Exercise brief ▸
Without including any pictures, please copy every entry below exactly.

Dataset ▸
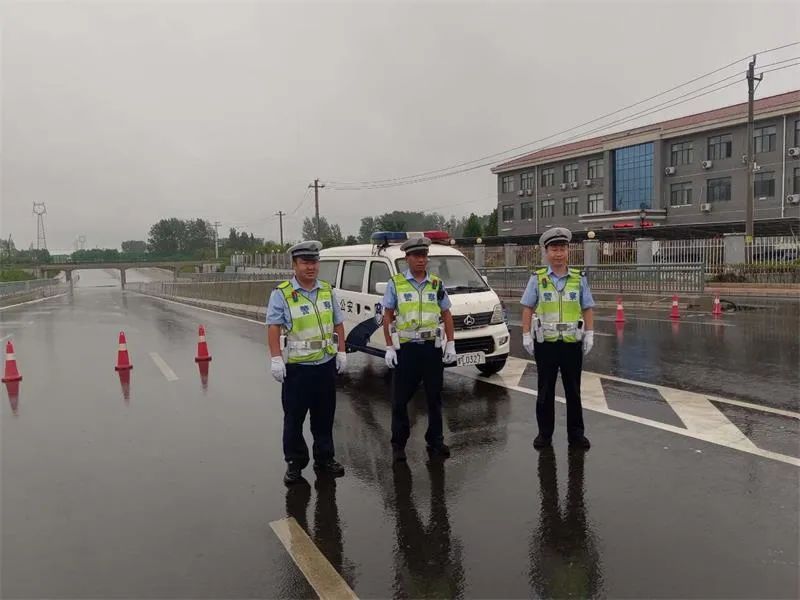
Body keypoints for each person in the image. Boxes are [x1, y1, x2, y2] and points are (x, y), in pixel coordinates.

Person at [267, 240, 348, 485]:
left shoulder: (326, 290)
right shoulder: (282, 294)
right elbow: (273, 326)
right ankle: (295, 463)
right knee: (294, 419)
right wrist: (275, 358)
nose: (310, 267)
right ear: (294, 265)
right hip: (297, 370)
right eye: (305, 262)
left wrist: (342, 352)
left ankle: (325, 458)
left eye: (314, 262)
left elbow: (338, 322)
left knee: (324, 417)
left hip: (324, 366)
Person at [382, 237, 456, 463]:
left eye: (424, 256)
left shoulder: (436, 283)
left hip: (431, 349)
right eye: (416, 256)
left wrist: (451, 342)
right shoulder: (396, 283)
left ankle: (435, 440)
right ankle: (398, 444)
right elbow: (387, 316)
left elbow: (446, 314)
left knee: (434, 397)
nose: (421, 260)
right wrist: (389, 347)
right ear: (407, 258)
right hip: (407, 350)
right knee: (400, 400)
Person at [520, 227, 594, 450]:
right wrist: (526, 335)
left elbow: (587, 307)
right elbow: (527, 307)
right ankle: (544, 435)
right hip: (547, 343)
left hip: (572, 343)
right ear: (546, 252)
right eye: (554, 249)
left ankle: (576, 435)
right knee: (545, 391)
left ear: (568, 251)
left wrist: (590, 333)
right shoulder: (538, 279)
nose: (558, 254)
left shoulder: (578, 278)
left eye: (562, 249)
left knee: (573, 391)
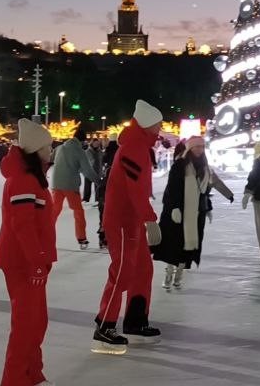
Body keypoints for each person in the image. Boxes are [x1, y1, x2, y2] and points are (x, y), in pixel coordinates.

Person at [93, 101, 163, 354]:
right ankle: (105, 325)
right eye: (158, 123)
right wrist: (150, 218)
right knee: (122, 271)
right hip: (122, 220)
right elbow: (134, 189)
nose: (161, 128)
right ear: (147, 123)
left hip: (132, 219)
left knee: (142, 270)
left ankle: (135, 320)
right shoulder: (134, 147)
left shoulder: (140, 146)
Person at [0, 118, 56, 386]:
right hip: (22, 262)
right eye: (48, 147)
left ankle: (32, 374)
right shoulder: (23, 181)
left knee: (36, 322)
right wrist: (36, 262)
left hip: (32, 259)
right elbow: (23, 227)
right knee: (25, 325)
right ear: (36, 150)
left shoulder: (32, 178)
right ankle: (15, 379)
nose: (51, 152)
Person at [152, 136, 234, 291]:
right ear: (190, 148)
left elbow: (207, 190)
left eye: (202, 147)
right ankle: (169, 273)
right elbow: (172, 188)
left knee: (189, 246)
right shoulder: (180, 165)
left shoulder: (205, 167)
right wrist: (174, 208)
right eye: (196, 147)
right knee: (175, 244)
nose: (199, 150)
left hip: (197, 213)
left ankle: (179, 274)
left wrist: (210, 206)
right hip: (179, 212)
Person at [51, 133, 98, 250]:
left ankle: (44, 233)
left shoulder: (60, 147)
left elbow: (49, 159)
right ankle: (81, 238)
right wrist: (99, 181)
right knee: (78, 211)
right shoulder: (79, 151)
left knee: (54, 211)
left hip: (56, 183)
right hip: (70, 185)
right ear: (82, 141)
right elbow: (87, 170)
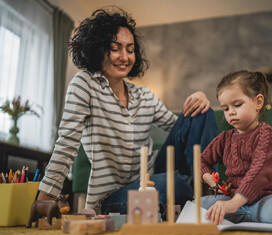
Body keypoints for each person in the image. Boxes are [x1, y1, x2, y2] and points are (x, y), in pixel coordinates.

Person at [37, 7, 216, 215]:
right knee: (171, 183)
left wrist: (200, 97)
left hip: (153, 175)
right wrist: (46, 196)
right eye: (116, 48)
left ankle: (212, 194)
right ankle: (194, 202)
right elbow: (67, 143)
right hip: (115, 195)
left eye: (130, 50)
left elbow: (183, 127)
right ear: (98, 49)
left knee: (202, 113)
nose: (125, 56)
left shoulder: (144, 95)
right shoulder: (84, 84)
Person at [200, 70, 272, 225]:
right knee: (199, 207)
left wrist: (233, 204)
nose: (231, 112)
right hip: (235, 200)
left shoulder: (266, 135)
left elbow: (259, 172)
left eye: (237, 105)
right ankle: (249, 216)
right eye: (225, 108)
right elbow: (201, 161)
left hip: (266, 198)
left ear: (258, 102)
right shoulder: (225, 138)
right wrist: (211, 180)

Task output ▸
Body keypoints for each person in the image. Boxes are [x1, y1, x2, y2] and points are (x, y), in pixel coordinates.

Person at [267, 240, 348, 485]:
left shoulder: (326, 290)
right shoulder: (282, 294)
right elbow: (273, 326)
right ankle: (295, 463)
right knee: (294, 419)
right wrist: (275, 358)
nose: (310, 267)
right ear: (294, 265)
right hip: (297, 370)
right eye: (305, 262)
left wrist: (342, 352)
left ankle: (325, 458)
left eye: (314, 262)
left elbow: (338, 322)
left knee: (324, 417)
left hip: (324, 366)
Person at [382, 237, 456, 463]:
left eye: (424, 256)
left shoulder: (436, 283)
left hip: (431, 349)
right eye: (416, 256)
left wrist: (451, 342)
right shoulder: (396, 283)
left ankle: (435, 440)
right ankle: (398, 444)
right elbow: (387, 316)
left elbow: (446, 314)
left knee: (434, 397)
nose: (421, 260)
right wrist: (389, 347)
right ear: (407, 258)
right hip: (407, 350)
right knee: (400, 400)
Person at [520, 227, 594, 450]:
right wrist: (526, 335)
left elbow: (587, 307)
right elbow: (527, 307)
right ankle: (544, 435)
right hip: (547, 343)
left hip: (572, 343)
right ear: (546, 252)
right eye: (554, 249)
left ankle: (576, 435)
right knee: (545, 391)
left ear: (568, 251)
left wrist: (590, 333)
right shoulder: (538, 279)
nose: (558, 254)
left shoulder: (578, 278)
left eye: (562, 249)
left knee: (573, 391)
Body keypoints for each person in the image. Boxes are [x1, y1, x2, y2] and points are (x, y), in pixel coordinates.

Person at [93, 101, 163, 354]:
right ankle: (105, 325)
right eye: (158, 123)
right wrist: (150, 218)
right knee: (122, 271)
right hip: (122, 220)
right elbow: (134, 189)
nose: (161, 128)
right ear: (147, 123)
left hip: (132, 219)
left knee: (142, 270)
left ankle: (135, 320)
right shoulder: (134, 147)
left shoulder: (140, 146)
Person at [0, 118, 56, 386]:
right hip: (22, 262)
right eye: (48, 147)
left ankle: (32, 374)
right shoulder: (23, 181)
left knee: (36, 322)
right wrist: (36, 262)
left hip: (32, 259)
right elbow: (23, 227)
right knee: (25, 325)
right ear: (36, 150)
left shoulder: (32, 178)
right ankle: (15, 379)
nose: (51, 152)
Person at [152, 136, 234, 291]:
right ear: (190, 148)
left elbow: (207, 190)
left eye: (202, 147)
right ankle: (169, 273)
right elbow: (172, 188)
left knee: (189, 246)
right shoulder: (180, 165)
left shoulder: (205, 167)
right wrist: (174, 208)
right eye: (196, 147)
right knee: (175, 244)
nose: (199, 150)
left hip: (197, 213)
left ankle: (179, 274)
left wrist: (210, 206)
right hip: (179, 212)
Person at [51, 133, 98, 250]:
left ankle: (44, 233)
left shoulder: (60, 147)
left elbow: (49, 159)
right ankle: (81, 238)
right wrist: (99, 181)
right knee: (78, 211)
right shoulder: (79, 151)
left knee: (54, 211)
left hip: (56, 183)
right hip: (70, 185)
right ear: (82, 141)
right elbow: (87, 170)
Body keypoints for each person in the image. Boxes are [x1, y1, x2, y2] and points are (x, y), in pixel coordinates.

Person at [37, 7, 216, 215]:
right knee: (171, 183)
left wrist: (200, 97)
left hip: (153, 175)
right wrist: (46, 196)
right eye: (116, 48)
left ankle: (212, 194)
right ankle: (194, 202)
right elbow: (67, 143)
right hip: (115, 195)
left eye: (130, 50)
left elbow: (183, 127)
right ear: (98, 49)
left knee: (202, 113)
nose: (125, 56)
left shoulder: (144, 95)
right shoulder: (84, 84)
Person at [200, 70, 272, 225]:
right knee: (199, 207)
left wrist: (233, 204)
nose: (231, 112)
right hip: (235, 200)
left shoulder: (266, 135)
left elbow: (259, 172)
left eye: (237, 105)
right ankle: (249, 216)
right eye: (225, 108)
right elbow: (201, 161)
left hip: (266, 198)
left ear: (258, 102)
right shoulder: (225, 138)
right wrist: (211, 180)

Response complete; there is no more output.